===== DATASET EXTRACT

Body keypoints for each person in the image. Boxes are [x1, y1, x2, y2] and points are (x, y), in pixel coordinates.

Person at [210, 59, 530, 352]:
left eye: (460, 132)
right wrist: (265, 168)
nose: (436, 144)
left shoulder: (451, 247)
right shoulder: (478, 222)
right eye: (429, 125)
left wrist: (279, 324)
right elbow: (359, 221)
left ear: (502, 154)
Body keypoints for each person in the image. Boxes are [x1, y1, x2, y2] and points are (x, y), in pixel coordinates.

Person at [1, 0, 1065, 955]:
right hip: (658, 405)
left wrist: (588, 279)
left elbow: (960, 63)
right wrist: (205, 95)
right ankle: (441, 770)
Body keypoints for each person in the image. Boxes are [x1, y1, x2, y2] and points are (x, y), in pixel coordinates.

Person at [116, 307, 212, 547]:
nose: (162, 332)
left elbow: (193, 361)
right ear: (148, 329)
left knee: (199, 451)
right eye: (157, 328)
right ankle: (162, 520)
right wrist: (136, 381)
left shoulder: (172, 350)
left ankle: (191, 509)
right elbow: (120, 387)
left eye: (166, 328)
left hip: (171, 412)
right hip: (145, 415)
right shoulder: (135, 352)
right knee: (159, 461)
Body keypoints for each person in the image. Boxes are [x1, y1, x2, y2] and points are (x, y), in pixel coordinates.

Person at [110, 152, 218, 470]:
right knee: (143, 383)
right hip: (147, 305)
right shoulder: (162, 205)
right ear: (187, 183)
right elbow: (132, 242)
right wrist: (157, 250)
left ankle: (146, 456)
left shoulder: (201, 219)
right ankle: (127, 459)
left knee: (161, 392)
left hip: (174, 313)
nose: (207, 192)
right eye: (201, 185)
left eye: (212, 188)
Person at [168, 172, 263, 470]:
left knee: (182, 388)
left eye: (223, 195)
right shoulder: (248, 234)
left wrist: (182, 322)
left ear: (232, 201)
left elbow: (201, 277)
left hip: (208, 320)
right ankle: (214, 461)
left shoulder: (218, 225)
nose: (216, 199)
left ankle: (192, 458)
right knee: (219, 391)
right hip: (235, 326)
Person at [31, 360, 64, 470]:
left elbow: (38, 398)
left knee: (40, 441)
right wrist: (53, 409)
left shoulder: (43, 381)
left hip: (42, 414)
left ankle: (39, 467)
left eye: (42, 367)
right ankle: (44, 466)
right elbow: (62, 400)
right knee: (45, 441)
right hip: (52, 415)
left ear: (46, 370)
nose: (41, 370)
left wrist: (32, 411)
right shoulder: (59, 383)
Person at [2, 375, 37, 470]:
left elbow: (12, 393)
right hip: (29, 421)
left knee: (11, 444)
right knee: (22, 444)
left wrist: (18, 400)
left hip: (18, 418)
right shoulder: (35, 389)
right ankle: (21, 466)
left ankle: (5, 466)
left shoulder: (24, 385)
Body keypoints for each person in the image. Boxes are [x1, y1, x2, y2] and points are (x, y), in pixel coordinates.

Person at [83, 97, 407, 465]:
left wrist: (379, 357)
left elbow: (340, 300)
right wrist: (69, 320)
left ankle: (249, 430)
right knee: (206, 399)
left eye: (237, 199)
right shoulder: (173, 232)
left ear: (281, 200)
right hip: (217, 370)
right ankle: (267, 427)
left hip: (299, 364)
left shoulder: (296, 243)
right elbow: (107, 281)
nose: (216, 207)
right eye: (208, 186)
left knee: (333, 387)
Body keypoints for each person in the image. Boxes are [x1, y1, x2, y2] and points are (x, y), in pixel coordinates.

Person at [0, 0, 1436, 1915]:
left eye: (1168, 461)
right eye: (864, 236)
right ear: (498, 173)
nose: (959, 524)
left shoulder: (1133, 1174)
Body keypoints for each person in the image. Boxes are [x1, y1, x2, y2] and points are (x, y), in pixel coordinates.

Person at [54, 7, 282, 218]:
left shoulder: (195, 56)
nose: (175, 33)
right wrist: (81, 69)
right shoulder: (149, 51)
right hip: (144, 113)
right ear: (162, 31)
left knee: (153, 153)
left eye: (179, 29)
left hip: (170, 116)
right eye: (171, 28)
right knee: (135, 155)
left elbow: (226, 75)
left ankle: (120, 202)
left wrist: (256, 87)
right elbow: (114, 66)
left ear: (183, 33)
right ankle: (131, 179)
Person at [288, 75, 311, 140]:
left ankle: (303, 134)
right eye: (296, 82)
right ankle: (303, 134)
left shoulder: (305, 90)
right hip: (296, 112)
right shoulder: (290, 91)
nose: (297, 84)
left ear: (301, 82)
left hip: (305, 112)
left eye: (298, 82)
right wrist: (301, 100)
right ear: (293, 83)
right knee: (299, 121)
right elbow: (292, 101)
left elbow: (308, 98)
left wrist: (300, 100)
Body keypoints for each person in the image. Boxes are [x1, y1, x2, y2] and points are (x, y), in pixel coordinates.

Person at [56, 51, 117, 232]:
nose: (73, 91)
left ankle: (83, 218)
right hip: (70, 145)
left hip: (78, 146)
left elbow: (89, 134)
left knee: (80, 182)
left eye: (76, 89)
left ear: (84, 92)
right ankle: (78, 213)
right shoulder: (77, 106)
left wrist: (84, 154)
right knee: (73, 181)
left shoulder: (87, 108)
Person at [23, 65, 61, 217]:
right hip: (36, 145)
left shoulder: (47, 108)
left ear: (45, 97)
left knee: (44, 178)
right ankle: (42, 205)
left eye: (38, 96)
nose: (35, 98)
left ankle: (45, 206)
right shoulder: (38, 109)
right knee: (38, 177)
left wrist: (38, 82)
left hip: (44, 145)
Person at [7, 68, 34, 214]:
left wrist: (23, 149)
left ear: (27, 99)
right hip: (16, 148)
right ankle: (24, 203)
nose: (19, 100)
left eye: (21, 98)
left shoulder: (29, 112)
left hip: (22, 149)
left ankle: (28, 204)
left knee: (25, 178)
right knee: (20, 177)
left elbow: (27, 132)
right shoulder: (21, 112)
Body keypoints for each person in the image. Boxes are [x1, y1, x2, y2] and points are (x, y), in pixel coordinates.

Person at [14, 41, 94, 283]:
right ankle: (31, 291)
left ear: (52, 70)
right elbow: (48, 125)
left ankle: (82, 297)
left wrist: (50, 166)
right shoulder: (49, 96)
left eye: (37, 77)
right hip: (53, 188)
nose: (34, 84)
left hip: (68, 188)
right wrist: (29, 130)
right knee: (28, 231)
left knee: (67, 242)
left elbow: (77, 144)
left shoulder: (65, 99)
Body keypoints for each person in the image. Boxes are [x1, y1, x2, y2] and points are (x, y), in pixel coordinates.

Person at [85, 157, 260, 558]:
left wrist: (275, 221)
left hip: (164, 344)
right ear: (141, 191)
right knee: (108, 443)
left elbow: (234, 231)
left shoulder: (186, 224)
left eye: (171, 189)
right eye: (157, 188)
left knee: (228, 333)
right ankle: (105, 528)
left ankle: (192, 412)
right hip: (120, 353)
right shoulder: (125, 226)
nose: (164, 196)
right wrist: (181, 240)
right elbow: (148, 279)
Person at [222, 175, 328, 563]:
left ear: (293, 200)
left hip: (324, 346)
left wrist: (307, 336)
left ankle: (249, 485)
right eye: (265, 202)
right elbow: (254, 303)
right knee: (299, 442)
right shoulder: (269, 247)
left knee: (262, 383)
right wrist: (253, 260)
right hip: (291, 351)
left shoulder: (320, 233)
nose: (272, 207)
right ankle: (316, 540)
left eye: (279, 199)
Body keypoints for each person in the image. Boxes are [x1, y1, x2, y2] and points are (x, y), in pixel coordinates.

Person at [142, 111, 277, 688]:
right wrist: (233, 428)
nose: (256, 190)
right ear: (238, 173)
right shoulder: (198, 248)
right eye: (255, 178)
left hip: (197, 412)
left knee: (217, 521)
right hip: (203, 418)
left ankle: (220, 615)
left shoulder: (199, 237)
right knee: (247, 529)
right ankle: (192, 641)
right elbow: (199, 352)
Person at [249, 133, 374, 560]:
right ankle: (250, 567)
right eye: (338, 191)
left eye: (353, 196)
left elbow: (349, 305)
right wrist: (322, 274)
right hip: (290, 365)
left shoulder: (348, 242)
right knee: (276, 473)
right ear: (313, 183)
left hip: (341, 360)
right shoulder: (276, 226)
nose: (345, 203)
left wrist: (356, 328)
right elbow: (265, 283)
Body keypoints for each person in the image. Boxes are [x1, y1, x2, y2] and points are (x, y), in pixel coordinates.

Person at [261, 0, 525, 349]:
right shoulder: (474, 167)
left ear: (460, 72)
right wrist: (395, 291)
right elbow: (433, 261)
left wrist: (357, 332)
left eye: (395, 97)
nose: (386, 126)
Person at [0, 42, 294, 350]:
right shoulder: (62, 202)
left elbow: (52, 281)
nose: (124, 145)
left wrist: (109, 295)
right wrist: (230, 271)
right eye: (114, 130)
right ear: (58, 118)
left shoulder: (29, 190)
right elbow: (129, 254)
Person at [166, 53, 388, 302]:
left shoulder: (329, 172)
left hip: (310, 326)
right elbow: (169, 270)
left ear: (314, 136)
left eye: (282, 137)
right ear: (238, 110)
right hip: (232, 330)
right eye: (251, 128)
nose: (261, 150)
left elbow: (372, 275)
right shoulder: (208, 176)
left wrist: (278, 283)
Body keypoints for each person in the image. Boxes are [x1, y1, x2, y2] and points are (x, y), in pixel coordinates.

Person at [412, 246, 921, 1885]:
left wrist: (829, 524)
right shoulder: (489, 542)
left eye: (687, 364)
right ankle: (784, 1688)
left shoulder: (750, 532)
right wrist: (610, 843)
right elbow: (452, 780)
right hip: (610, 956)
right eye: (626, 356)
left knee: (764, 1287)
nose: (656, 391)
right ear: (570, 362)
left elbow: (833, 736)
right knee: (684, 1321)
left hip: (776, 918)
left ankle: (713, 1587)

==========

» **WORK REQUEST**
When you reach the line containing "right shoulder: (59, 383)" in the data above, start copying exactly, and stop after the line containing "left wrist: (256, 87)".

» **WRITTEN RESPONSE**
right shoulder: (59, 383)
Person at [2, 375, 37, 470]:
left elbow: (12, 393)
right hip: (29, 421)
left knee: (11, 444)
right knee: (22, 444)
left wrist: (18, 400)
left hip: (18, 418)
right shoulder: (35, 389)
right ankle: (21, 466)
left ankle: (5, 466)
left shoulder: (24, 385)
Body keypoints for each person in the image. Boxes are [x1, y1, x2, y2] and points are (x, y), in pixel coordinates.

Person at [83, 97, 407, 465]:
left wrist: (379, 357)
left elbow: (340, 300)
right wrist: (69, 320)
left ankle: (249, 430)
right knee: (206, 399)
left eye: (237, 199)
right shoulder: (173, 232)
left ear: (281, 200)
right hip: (217, 370)
right ankle: (267, 427)
left hip: (299, 364)
left shoulder: (296, 243)
right elbow: (107, 281)
nose: (216, 207)
right eye: (208, 186)
left knee: (333, 387)
Body keypoints for each person in the image. Boxes are [x1, y1, x2, y2] and points are (x, y), in pixel coordinates.

Person at [0, 0, 1436, 1915]:
left eye: (1168, 461)
right eye: (864, 236)
right ear: (498, 173)
nose: (959, 524)
left shoulder: (1133, 1174)
Body keypoints for each person in the image. Boxes are [x1, y1, x2, y2] and points are (x, y), in pixel coordinates.

Person at [54, 7, 282, 218]:
left shoulder: (195, 56)
nose: (175, 33)
right wrist: (81, 69)
right shoulder: (149, 51)
right hip: (144, 113)
right ear: (162, 31)
left knee: (153, 153)
left eye: (179, 29)
left hip: (170, 116)
right eye: (171, 28)
right knee: (135, 155)
left elbow: (226, 75)
left ankle: (120, 202)
left wrist: (256, 87)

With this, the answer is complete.